A corrupt chief generates more progress than a village council. This was one of the surprising findings from Erwin Bulte’s study of power relations in African villages. The celebrated development economist thinks there is room for improvement in Wageningen. ‘We don’t have the capacity here to assess academic talent properly.’
Albert Sikkema

Photos Guy Ackermans

In 2011 the Dutch science institution NWO gave professor of Development Economics Erwin Bulte one and a half millions euros to find out which institutions – including formal and informal rules and organizations – contribute to agricultural development in Africa. Professor Bulte’s approach to this task includes experiments in which a few African villages received a certain drug or a bag of money, and others didn’t. Researchers then recorded what happened. This is a controversial new approach in the field of development aid, where ‘people often just muddle along’, in Bulte’s view.

Not that the development economist has come up with a new blueprint for how things should be done in development cooperation. He is a micro-economist who studies economic interactions at the village level. His research is a series of theses in which PhD students expose processes and power structures.
*-*-*
■ **Task 1**
In the profile of Erwin Bulte, what surprising finding came out of his study of power relations in African villages?
■ **Task 2**
Transcribe the passage of the Erwin Bulte profile starting at "Not that the" and ending at "and power structures.".

■ **Provided material**
*-*-*
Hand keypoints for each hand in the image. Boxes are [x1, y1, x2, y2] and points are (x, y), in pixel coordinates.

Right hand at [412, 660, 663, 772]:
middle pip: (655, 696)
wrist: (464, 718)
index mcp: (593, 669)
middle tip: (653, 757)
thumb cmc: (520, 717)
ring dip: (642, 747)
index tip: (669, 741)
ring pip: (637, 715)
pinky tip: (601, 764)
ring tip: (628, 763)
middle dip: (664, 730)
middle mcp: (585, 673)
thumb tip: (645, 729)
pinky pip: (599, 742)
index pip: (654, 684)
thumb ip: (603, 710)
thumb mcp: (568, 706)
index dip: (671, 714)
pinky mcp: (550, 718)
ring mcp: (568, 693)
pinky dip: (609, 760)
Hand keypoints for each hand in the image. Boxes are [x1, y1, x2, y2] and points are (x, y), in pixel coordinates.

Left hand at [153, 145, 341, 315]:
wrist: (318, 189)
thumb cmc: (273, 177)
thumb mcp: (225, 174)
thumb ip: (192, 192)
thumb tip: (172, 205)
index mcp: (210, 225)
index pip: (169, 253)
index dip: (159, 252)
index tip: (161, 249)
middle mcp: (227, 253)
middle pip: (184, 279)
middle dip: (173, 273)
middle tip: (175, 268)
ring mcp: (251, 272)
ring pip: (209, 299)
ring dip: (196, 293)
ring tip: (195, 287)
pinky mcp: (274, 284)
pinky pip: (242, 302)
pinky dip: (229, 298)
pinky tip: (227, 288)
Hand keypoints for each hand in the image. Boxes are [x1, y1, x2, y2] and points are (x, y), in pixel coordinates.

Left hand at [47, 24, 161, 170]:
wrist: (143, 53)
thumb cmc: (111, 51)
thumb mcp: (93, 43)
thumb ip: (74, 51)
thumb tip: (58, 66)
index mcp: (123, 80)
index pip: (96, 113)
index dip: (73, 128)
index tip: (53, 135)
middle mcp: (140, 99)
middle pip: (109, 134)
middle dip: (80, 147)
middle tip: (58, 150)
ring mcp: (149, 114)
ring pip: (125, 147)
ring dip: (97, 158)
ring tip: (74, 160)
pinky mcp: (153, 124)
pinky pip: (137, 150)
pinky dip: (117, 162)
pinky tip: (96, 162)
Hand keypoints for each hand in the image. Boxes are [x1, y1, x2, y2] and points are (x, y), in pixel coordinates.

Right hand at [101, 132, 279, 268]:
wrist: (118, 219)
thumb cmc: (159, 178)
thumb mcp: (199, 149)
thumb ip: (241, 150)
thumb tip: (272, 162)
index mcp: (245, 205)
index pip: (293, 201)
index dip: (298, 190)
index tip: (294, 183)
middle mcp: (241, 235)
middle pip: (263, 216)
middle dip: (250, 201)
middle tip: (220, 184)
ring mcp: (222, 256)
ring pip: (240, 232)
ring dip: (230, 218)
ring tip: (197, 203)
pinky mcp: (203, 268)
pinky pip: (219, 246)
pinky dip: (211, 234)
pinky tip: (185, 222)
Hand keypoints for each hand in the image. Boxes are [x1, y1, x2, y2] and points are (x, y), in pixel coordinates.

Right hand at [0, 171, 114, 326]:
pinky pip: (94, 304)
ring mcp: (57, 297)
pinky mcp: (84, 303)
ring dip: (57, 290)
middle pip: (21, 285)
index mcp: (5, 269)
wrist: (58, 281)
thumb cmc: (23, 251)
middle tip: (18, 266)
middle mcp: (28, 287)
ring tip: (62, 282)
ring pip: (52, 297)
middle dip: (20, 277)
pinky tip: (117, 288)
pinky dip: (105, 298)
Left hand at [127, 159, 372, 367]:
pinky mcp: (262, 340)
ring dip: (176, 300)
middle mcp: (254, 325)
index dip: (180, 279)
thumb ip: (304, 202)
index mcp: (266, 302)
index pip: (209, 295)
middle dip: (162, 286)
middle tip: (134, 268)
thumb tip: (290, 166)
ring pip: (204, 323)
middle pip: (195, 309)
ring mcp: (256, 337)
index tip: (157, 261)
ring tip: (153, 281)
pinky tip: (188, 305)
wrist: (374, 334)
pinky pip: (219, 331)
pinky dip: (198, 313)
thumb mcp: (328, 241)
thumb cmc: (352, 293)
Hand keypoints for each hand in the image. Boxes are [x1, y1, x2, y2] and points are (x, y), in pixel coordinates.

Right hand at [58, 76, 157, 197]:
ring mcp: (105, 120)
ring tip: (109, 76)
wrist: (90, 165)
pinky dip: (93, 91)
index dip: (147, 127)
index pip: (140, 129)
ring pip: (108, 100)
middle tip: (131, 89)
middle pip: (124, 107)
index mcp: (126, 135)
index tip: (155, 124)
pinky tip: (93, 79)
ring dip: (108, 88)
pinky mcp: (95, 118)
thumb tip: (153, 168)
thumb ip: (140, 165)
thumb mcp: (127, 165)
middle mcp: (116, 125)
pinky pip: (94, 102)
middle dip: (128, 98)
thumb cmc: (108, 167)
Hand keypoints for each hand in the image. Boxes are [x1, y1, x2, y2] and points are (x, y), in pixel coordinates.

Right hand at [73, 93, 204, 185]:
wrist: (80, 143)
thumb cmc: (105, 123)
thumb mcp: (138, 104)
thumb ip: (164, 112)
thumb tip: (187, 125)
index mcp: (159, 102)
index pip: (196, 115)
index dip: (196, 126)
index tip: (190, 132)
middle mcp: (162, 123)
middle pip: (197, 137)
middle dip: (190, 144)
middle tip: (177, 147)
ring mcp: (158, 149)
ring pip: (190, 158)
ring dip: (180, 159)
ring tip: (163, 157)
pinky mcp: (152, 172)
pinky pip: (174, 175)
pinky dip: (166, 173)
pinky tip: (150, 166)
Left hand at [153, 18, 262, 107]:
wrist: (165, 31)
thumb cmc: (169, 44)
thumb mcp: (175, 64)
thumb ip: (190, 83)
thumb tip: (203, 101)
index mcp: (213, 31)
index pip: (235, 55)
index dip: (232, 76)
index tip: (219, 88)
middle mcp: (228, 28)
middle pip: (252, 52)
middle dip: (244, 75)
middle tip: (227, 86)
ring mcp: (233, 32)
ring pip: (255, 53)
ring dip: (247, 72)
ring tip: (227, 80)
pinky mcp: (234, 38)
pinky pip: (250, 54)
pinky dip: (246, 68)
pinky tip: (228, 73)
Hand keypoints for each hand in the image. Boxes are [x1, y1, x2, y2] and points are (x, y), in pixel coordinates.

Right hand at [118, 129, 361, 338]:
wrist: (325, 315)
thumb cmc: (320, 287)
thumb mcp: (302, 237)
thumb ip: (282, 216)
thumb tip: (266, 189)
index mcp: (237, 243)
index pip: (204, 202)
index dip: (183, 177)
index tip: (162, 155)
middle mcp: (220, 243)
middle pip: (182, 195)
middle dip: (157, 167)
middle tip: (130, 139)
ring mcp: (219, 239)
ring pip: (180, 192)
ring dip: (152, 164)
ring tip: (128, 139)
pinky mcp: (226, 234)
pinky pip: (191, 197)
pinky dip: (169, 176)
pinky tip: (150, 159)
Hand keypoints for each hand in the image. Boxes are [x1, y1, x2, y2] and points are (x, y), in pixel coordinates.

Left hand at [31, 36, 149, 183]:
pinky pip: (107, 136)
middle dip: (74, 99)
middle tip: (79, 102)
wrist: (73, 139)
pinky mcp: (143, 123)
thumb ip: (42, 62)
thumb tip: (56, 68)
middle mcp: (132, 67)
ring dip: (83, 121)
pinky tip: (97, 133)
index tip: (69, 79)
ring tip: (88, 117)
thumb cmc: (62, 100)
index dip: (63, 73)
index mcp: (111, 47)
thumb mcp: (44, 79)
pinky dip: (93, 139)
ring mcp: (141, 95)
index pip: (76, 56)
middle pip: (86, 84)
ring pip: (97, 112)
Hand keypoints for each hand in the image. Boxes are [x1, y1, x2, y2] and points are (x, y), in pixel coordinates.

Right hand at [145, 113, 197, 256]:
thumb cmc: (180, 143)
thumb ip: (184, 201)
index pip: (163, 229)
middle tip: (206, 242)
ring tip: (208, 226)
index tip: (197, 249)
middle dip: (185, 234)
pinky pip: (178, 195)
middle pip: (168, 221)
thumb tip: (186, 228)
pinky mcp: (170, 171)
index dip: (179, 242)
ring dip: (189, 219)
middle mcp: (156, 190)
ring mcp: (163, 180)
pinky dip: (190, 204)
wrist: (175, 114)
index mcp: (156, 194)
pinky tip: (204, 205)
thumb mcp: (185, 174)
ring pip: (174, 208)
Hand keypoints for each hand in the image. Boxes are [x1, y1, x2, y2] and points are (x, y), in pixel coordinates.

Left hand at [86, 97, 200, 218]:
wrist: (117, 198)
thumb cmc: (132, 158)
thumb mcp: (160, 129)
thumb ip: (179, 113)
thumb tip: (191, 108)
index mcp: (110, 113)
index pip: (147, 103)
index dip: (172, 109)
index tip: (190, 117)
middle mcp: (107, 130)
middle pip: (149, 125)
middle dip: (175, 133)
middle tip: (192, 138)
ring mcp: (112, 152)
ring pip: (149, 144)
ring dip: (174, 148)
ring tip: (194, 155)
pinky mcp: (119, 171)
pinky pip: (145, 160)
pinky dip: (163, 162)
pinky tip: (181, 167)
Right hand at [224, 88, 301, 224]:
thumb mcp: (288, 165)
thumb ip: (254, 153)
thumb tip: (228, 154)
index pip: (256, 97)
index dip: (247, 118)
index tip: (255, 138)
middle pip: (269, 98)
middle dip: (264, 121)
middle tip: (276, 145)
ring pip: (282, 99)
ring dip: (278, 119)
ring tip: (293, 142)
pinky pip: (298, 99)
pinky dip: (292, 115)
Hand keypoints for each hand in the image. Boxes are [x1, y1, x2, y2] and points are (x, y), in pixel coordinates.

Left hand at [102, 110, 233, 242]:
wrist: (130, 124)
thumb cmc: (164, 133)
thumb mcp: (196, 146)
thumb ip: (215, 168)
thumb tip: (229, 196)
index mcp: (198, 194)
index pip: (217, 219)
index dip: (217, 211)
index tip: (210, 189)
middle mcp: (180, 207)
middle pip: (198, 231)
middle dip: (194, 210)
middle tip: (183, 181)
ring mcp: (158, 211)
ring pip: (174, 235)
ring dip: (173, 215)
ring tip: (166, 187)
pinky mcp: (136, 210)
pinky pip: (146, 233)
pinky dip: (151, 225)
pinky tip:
*-*-*
■ **Response box 1**
A corrupt chief generates more progress than a village council.

■ **Response box 2**
Not that the development economist has come up with a new blueprint for how things should be done in development cooperation. He is a micro-economist who studies economic interactions at the village level. His research is a series of theses in which PhD students expose processes and power structures.